Quant à Henri Sterdyniak, économiste à l’OFCE, il estime tout simplement dans un entretien publié dans le Figaro que mettre en place cette modulation “serait une erreur”.

“Cette réforme porterait atteinte au principe d’universalité sur lequel repose le modèle social français et détruirait la cohésion sociale”, dit-il.

M. Sterdyniak y voit en outre un risque pour la natalité qui “dépend en grande partie d’un état d’esprit national”, alors que la France est un des pays les plus féconds d’Europe avec un taux de fécondité de 1,99 enfant par femme.

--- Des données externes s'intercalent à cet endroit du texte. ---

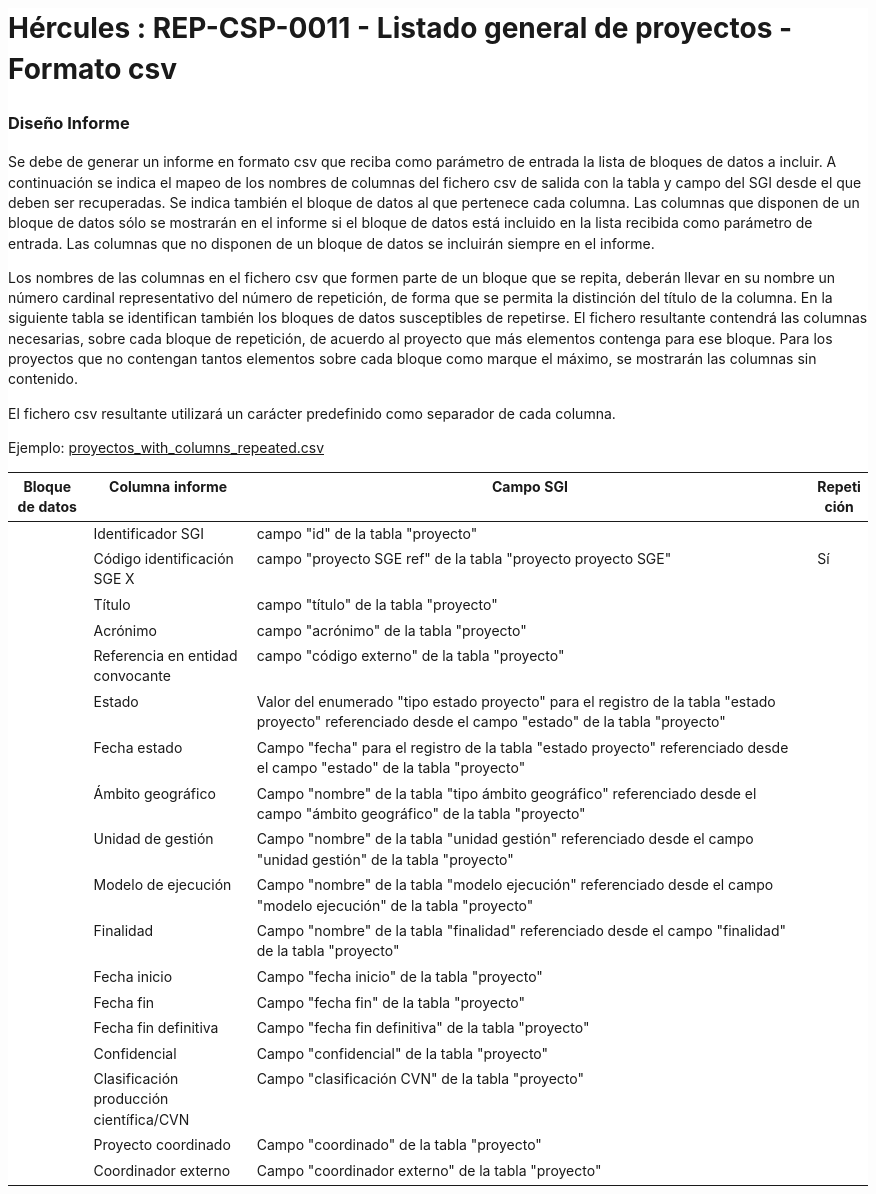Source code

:# Hércules : REP\-CSP\-0011 \- Listado general de proyectos \- Formato csv







### Diseño Informe

Se debe de generar un informe en formato csv que reciba como parámetro de entrada la lista de bloques de datos a incluir. A continuación se indica el mapeo de los nombres de columnas del fichero csv de salida con la tabla y campo del SGI desde el que deben ser recuperadas. Se indica también el bloque de datos al que pertenece cada columna. Las columnas que disponen de un bloque de datos sólo se mostrarán en el informe si el bloque de datos está incluido en la lista recibida como parámetro de entrada. Las columnas que no disponen de un bloque de datos se incluirán siempre en el informe.

Los nombres de las columnas en el fichero csv que formen parte de un bloque que se repita, deberán llevar en su nombre un número cardinal representativo del número de repetición, de forma que se permita la distinción del título de la columna. En la siguiente tabla se identifican también los bloques de datos susceptibles de repetirse. El fichero resultante contendrá las columnas necesarias, sobre cada bloque de repetición, de acuerdo al proyecto que más elementos contenga para ese bloque. Para los proyectos que no contengan tantos elementos sobre cada bloque como marque el máximo, se mostrarán las columnas sin contenido.

El fichero csv resultante utilizará un carácter predefinido como separador de cada columna.

Ejemplo: [proyectos\_with\_columns\_repeated.csv](/attachments/597853704/597868722.csv "attachments/597853704/597868722.csv")

  




| Bloque de datos | Columna informe | Campo SGI | Repetición |
| --- | --- | --- | --- |
|  | Identificador SGI | campo "id" de la tabla "proyecto" |  |
|  | Código identificación SGE X | campo "proyecto SGE ref" de la tabla "proyecto proyecto SGE" | Sí |
|  | Título | campo "título" de la tabla "proyecto" |  |
|  | Acrónimo | campo "acrónimo" de la tabla "proyecto" |  |
|  | Referencia en entidad convocante | campo "código externo" de la tabla "proyecto" |  |
|  | Estado | Valor del enumerado "tipo estado proyecto" para el registro de la tabla "estado proyecto" referenciado desde el campo "estado" de la tabla "proyecto" |  |
|  | Fecha estado | Campo "fecha" para el registro de la tabla "estado proyecto" referenciado desde el campo "estado" de la tabla "proyecto" |  |
|  | Ámbito geográfico | Campo "nombre" de la tabla "tipo ámbito geográfico" referenciado desde el campo "ámbito geográfico" de la tabla "proyecto" |  |
|  | Unidad de gestión | Campo "nombre" de la tabla "unidad gestión" referenciado desde el campo "unidad gestión" de la tabla "proyecto" |  |
|  | Modelo de ejecución | Campo "nombre" de la tabla "modelo ejecución" referenciado desde el campo "modelo ejecución" de la tabla "proyecto" |  |
|  | Finalidad | Campo "nombre" de la tabla "finalidad" referenciado desde el campo "finalidad" de la tabla "proyecto" |  |
|  | Fecha inicio | Campo "fecha inicio" de la tabla "proyecto" |  |
|  | Fecha fin | Campo "fecha fin" de la tabla "proyecto" |  |
|  | Fecha fin definitiva | Campo "fecha fin definitiva" de la tabla "proyecto" |  |
|  | Confidencial | Campo "confidencial" de la tabla "proyecto" |  |
|  | Clasificación producción científica/CVN | Campo "clasificación CVN" de la tabla "proyecto" |  |
|  | Proyecto coordinado | Campo "coordinado" de la tabla "proyecto" |  |
|  | Coordinador externo | Campo "coordinador externo" de la tabla "proyecto" |  |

Ses confrères ne partagent pas cette crainte, M. Thévenon estimant que la natalité aurait été davantage mise à mal avec le projet initial du gouvernement qui prévoyait notamment une baisse des aides à la garde d’enfants.

“On évite le pire” en modulant, car “au moins on n’hypothèque pas les problèmes de conciliation entre vie familiale et travail”, dit-il.

Un point de vue partagé par Mme Périvier qui souligne que généralement “c’est dans les pays où on permet aux mères de travailler, que la natalité est la plus dynamique”.

Philippe Waechter, économiste chez Natixis, se veut quant à lui pragmatique, se demandant si l’universalité des allocations “ne fait pas partie des choses sur lesquelles il faut revenir probablement parce que les conditions ont changé”.

“Il y aura probablement des gens qui seront pénalisés”, mais “dans un système où il n’y a pas de croissance, où le pouvoir d’achat est mal en point”, il “faut faire quelque chose”, estime l’économiste.

La réforme pose aussi question en ce qui concerne sa faisabilité.

Vendredi, le président de la Caisse nationale d’Allocations familiales (Cnaf), Jean-Louis Deroussen, a souligné qu’elle allait “complexifier, en gros, la seule mesure qui était simple”, car “il faudra connaître la situation financière précise des ménages pour savoir si leurs droits restent ouverts ou sont en partie supprimés”.

En 2013, 4,8 millions de foyers bénéficiaient des allocations familiales pour un coût de 12,9 milliards d’euros. La réforme doit permettre de réaliser 800 millions d’euros d’économies à partir de 2016, et 400 millions d’euros dès 2015, selon les députés.